All entries given below are to be returned word for word.

__PROVIDED ENTRIES__
┌──

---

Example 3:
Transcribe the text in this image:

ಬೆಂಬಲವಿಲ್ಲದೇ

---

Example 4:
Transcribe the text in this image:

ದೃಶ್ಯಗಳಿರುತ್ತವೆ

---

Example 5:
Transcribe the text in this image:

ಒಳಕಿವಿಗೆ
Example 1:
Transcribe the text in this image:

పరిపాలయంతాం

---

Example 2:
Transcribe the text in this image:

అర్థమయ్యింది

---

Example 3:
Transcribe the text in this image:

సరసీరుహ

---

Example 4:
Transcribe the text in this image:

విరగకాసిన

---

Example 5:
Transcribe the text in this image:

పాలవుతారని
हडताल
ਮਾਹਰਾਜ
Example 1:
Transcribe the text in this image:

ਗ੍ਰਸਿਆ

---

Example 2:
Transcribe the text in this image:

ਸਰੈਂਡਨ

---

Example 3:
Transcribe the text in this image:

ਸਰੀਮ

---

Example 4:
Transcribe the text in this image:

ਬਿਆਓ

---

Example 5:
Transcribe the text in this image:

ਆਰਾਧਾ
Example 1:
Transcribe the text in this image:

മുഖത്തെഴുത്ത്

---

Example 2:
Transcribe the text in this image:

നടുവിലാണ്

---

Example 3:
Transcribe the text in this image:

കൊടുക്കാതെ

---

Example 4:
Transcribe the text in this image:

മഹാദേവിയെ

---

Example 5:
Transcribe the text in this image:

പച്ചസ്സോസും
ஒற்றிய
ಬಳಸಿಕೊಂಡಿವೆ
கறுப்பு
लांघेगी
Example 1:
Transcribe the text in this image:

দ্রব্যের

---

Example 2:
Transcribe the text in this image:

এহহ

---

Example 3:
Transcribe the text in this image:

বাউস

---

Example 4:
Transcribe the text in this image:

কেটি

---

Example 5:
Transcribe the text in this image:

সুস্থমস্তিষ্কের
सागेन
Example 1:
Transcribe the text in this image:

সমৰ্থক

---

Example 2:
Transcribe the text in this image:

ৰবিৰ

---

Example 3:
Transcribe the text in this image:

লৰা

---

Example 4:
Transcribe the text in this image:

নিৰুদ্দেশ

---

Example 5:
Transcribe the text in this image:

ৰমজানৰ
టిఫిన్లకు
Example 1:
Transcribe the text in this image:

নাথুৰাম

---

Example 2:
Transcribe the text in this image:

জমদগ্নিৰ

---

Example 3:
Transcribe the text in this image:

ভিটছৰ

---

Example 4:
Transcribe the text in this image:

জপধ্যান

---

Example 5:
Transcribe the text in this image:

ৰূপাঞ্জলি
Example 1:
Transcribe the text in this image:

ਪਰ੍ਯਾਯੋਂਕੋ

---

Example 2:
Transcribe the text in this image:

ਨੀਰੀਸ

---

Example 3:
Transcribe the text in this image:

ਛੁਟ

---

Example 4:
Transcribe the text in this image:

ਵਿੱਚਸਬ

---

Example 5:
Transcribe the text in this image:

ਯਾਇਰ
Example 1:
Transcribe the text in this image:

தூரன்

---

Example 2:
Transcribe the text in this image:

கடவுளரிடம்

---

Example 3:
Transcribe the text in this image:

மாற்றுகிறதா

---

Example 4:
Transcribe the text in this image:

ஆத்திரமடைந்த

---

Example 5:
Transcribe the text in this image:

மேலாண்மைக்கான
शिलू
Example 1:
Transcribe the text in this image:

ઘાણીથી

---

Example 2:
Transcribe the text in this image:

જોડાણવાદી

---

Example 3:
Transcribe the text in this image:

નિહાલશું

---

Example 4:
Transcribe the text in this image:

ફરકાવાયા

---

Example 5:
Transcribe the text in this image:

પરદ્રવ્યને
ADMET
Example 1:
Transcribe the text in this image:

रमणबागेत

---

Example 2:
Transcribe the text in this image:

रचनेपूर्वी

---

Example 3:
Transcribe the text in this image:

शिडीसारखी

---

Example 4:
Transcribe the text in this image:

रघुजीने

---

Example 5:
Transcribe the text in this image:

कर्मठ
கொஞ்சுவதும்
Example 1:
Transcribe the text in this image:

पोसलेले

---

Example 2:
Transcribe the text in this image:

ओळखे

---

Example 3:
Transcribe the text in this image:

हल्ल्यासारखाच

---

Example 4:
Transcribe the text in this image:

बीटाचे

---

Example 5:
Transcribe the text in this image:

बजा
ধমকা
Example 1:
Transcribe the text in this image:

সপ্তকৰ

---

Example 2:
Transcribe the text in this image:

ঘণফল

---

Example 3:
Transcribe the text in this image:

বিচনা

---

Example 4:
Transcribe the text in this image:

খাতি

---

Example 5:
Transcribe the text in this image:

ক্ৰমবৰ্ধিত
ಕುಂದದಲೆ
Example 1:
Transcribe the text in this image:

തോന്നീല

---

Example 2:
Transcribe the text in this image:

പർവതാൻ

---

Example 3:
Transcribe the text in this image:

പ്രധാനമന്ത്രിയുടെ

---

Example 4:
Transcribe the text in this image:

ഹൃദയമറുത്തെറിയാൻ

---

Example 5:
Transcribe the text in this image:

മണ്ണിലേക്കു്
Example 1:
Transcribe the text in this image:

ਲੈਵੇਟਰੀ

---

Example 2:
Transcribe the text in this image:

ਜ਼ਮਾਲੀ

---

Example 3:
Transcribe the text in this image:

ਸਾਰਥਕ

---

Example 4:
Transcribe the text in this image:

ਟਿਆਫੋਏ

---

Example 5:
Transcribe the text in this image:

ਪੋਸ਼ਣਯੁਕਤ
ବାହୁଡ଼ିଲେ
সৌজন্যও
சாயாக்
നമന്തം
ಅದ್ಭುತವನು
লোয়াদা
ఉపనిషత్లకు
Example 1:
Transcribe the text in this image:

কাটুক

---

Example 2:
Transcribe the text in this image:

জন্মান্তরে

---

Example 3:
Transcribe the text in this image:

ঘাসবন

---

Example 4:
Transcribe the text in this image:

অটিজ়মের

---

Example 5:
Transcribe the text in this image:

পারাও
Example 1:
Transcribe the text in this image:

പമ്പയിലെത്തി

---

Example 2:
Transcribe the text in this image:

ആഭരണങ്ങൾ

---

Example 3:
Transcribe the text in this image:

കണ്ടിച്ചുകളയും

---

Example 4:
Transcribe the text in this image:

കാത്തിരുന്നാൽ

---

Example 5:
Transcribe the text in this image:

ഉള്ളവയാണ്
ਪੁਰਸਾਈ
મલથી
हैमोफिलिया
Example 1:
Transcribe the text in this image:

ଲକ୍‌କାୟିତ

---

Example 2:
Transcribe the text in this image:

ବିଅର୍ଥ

└──

__RESPONSE TO THE TASK__
---

Example 3:
Transcribe the text in this image:

ಬೆಂಬಲವಿಲ್ಲದೇ

---

Example 4:
Transcribe the text in this image:

ದೃಶ್ಯಗಳಿರುತ್ತವೆ

---

Example 5:
Transcribe the text in this image:

ಒಳಕಿವಿಗೆ
Example 1:
Transcribe the text in this image:

పరిపాలయంతాం

---

Example 2:
Transcribe the text in this image:

అర్థమయ్యింది

---

Example 3:
Transcribe the text in this image:

సరసీరుహ

---

Example 4:
Transcribe the text in this image:

విరగకాసిన

---

Example 5:
Transcribe the text in this image:

పాలవుతారని
हडताल
ਮਾਹਰਾਜ
Example 1:
Transcribe the text in this image:

ਗ੍ਰਸਿਆ

---

Example 2:
Transcribe the text in this image:

ਸਰੈਂਡਨ

---

Example 3:
Transcribe the text in this image:

ਸਰੀਮ

---

Example 4:
Transcribe the text in this image:

ਬਿਆਓ

---

Example 5:
Transcribe the text in this image:

ਆਰਾਧਾ
Example 1:
Transcribe the text in this image:

മുഖത്തെഴുത്ത്

---

Example 2:
Transcribe the text in this image:

നടുവിലാണ്

---

Example 3:
Transcribe the text in this image:

കൊടുക്കാതെ

---

Example 4:
Transcribe the text in this image:

മഹാദേവിയെ

---

Example 5:
Transcribe the text in this image:

പച്ചസ്സോസും
ஒற்றிய
ಬಳಸಿಕೊಂಡಿವೆ
கறுப்பு
लांघेगी
Example 1:
Transcribe the text in this image:

দ্রব্যের

---

Example 2:
Transcribe the text in this image:

এহহ

---

Example 3:
Transcribe the text in this image:

বাউস

---

Example 4:
Transcribe the text in this image:

কেটি

---

Example 5:
Transcribe the text in this image:

সুস্থমস্তিষ্কের
सागेन
Example 1:
Transcribe the text in this image:

সমৰ্থক

---

Example 2:
Transcribe the text in this image:

ৰবিৰ

---

Example 3:
Transcribe the text in this image:

লৰা

---

Example 4:
Transcribe the text in this image:

নিৰুদ্দেশ

---

Example 5:
Transcribe the text in this image:

ৰমজানৰ
టిఫిన్లకు
Example 1:
Transcribe the text in this image:

নাথুৰাম

---

Example 2:
Transcribe the text in this image:

জমদগ্নিৰ

---

Example 3:
Transcribe the text in this image:

ভিটছৰ

---

Example 4:
Transcribe the text in this image:

জপধ্যান

---

Example 5:
Transcribe the text in this image:

ৰূপাঞ্জলি
Example 1:
Transcribe the text in this image:

ਪਰ੍ਯਾਯੋਂਕੋ

---

Example 2:
Transcribe the text in this image:

ਨੀਰੀਸ

---

Example 3:
Transcribe the text in this image:

ਛੁਟ

---

Example 4:
Transcribe the text in this image:

ਵਿੱਚਸਬ

---

Example 5:
Transcribe the text in this image:

ਯਾਇਰ
Example 1:
Transcribe the text in this image:

தூரன்

---

Example 2:
Transcribe the text in this image:

கடவுளரிடம்

---

Example 3:
Transcribe the text in this image:

மாற்றுகிறதா

---

Example 4:
Transcribe the text in this image:

ஆத்திரமடைந்த

---

Example 5:
Transcribe the text in this image:

மேலாண்மைக்கான
शिलू
Example 1:
Transcribe the text in this image:

ઘાણીથી

---

Example 2:
Transcribe the text in this image:

જોડાણવાદી

---

Example 3:
Transcribe the text in this image:

નિહાલશું

---

Example 4:
Transcribe the text in this image:

ફરકાવાયા

---

Example 5:
Transcribe the text in this image:

પરદ્રવ્યને
ADMET
Example 1:
Transcribe the text in this image:

रमणबागेत

---

Example 2:
Transcribe the text in this image:

रचनेपूर्वी

---

Example 3:
Transcribe the text in this image:

शिडीसारखी

---

Example 4:
Transcribe the text in this image:

रघुजीने

---

Example 5:
Transcribe the text in this image:

कर्मठ
கொஞ்சுவதும்
Example 1:
Transcribe the text in this image:

पोसलेले

---

Example 2:
Transcribe the text in this image:

ओळखे

---

Example 3:
Transcribe the text in this image:

हल्ल्यासारखाच

---

Example 4:
Transcribe the text in this image:

बीटाचे

---

Example 5:
Transcribe the text in this image:

बजा
ধমকা
Example 1:
Transcribe the text in this image:

সপ্তকৰ

---

Example 2:
Transcribe the text in this image:

ঘণফল

---

Example 3:
Transcribe the text in this image:

বিচনা

---

Example 4:
Transcribe the text in this image:

খাতি

---

Example 5:
Transcribe the text in this image:

ক্ৰমবৰ্ধিত
ಕುಂದದಲೆ
Example 1:
Transcribe the text in this image:

തോന്നീല

---

Example 2:
Transcribe the text in this image:

പർവതാൻ

---

Example 3:
Transcribe the text in this image:

പ്രധാനമന്ത്രിയുടെ

---

Example 4:
Transcribe the text in this image:

ഹൃദയമറുത്തെറിയാൻ

---

Example 5:
Transcribe the text in this image:

മണ്ണിലേക്കു്
Example 1:
Transcribe the text in this image:

ਲੈਵੇਟਰੀ

---

Example 2:
Transcribe the text in this image:

ਜ਼ਮਾਲੀ

---

Example 3:
Transcribe the text in this image:

ਸਾਰਥਕ

---

Example 4:
Transcribe the text in this image:

ਟਿਆਫੋਏ

---

Example 5:
Transcribe the text in this image:

ਪੋਸ਼ਣਯੁਕਤ
ବାହୁଡ଼ିଲେ
সৌজন্যও
சாயாக்
നമന്തം
ಅದ್ಭುತವನು
লোয়াদা
ఉపనిషత్లకు
Example 1:
Transcribe the text in this image:

কাটুক

---

Example 2:
Transcribe the text in this image:

জন্মান্তরে

---

Example 3:
Transcribe the text in this image:

ঘাসবন

---

Example 4:
Transcribe the text in this image:

অটিজ়মের

---

Example 5:
Transcribe the text in this image:

পারাও
Example 1:
Transcribe the text in this image:

പമ്പയിലെത്തി

---

Example 2:
Transcribe the text in this image:

ആഭരണങ്ങൾ

---

Example 3:
Transcribe the text in this image:

കണ്ടിച്ചുകളയും

---

Example 4:
Transcribe the text in this image:

കാത്തിരുന്നാൽ

---

Example 5:
Transcribe the text in this image:

ഉള്ളവയാണ്
ਪੁਰਸਾਈ
મલથી
हैमोफिलिया
Example 1:
Transcribe the text in this image:

ଲକ୍‌କାୟିତ

---

Example 2:
Transcribe the text in this image:

ବିଅର୍ଥ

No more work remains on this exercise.